■ Письменное задание A: Сколько тегов указано в статье об обёртках для ELMo?

■ Статья:

Train: 5422, Val: 603, Test: 1507
Количество тегов: 19


## 9. Обёртки для ELMo и Dataset

In [37]:
class ElmoSentenceEmbedder:
    def __init__(self, options_path: Path, weight_path: Path, device: torch.device):
        self.device = device
        self.elmo = Elmo(
            options_file=str(options_path),
            weight_file=str(weight_path),
            num_output_representations=1,
            dropout=0.0,
        ).to(self.device)
        self.elmo.eval()

    @torch.no_grad()
    def embed(self, tokens: Sequence[str]) -> torch.Tensor:
        character_ids = batch_to_ids([list(tokens)]).to(self.device)
        outputs = self.elmo(character_ids)
        embeddings = outputs['elmo_representations'][0][0]
        return embeddings.cpu()


class ElmoSequenceDataset(Dataset):
    def __init__(self, tokens: Sequence[Sequence[str]], tags: Sequence[Sequence[str]], embedder: ElmoSentenceEmbedder, tag2idx: Dict[str, int]):
        self.tokens = tokens
        self.tags = tags
        self.embedder = embedder
        self.tag2idx = tag2idx
        self._cache: Dict[int, torch.Tensor] = {}

    def __len__(self):
        return len(self.tokens)

■ Письменное задание B: Повторите дословно строки записей от строки с «family: Rosaceae» до строки с «genus: Lamourouxia» включительно.

■ Перечень записей:

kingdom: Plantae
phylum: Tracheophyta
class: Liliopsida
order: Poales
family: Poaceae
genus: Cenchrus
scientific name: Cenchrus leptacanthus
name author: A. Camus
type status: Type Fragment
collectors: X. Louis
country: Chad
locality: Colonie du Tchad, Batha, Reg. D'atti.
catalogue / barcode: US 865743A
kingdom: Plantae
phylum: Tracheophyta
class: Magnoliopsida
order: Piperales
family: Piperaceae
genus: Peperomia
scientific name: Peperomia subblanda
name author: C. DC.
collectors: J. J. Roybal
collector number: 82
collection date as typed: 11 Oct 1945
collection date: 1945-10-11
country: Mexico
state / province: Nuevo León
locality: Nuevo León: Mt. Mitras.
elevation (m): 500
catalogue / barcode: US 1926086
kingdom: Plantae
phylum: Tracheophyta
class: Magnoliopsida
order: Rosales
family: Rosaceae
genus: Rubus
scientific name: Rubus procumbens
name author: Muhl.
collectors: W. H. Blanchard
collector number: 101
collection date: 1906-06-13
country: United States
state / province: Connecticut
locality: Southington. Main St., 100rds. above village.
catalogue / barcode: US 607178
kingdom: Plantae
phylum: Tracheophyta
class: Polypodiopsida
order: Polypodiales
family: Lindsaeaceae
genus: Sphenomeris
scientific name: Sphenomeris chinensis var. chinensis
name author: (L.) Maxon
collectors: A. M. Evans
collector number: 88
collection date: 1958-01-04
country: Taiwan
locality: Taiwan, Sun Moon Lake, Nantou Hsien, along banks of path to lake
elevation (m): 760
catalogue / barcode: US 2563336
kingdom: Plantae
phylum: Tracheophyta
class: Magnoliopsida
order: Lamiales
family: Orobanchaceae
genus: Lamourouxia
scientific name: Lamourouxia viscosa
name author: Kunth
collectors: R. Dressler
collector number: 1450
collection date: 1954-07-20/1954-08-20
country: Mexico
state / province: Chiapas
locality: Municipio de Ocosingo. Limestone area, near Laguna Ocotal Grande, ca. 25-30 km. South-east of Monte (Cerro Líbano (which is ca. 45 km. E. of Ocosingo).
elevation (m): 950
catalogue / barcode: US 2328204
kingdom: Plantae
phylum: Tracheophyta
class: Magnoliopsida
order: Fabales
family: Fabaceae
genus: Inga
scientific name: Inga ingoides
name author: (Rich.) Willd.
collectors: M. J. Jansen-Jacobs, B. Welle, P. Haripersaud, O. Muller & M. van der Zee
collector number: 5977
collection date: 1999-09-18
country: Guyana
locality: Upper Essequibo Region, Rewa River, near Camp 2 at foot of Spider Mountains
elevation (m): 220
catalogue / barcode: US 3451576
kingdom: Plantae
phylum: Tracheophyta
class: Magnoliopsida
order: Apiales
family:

■ Результат задания A: 19

■ Результат задания B:
family: Rosaceae
genus: Rubus
scientific name: Rubus procumbens
name author: Muhl.
collectors: W. H. Blanchard
collector number: 101
collection date: 1906-06-13
country: United States
state / province: Connecticut
locality: Southington. Main St., 100rds. above village.
catalogue / barcode: US 607178
kingdom: Plantae
phylum: Tracheophyta
class: Polypodiopsida
order: Polypodiales
family: Lindsaeaceae
genus: Sphenomeris
scientific name: Sphenomeris chinensis var. chinensis
name author: (L.) Maxon
collectors: A. M. Evans
collector number: 88
collection date: 1958-01-04
country: Taiwan
locality: Taiwan, Sun Moon Lake, Nantou Hsien, along banks of path to lake
elevation (m): 760
catalogue / barcode: US 2563336
kingdom: Plantae
phylum: Tracheophyta
class: Magnoliopsida
order: Lamiales
family: Orobanchaceae
genus: Lamourouxia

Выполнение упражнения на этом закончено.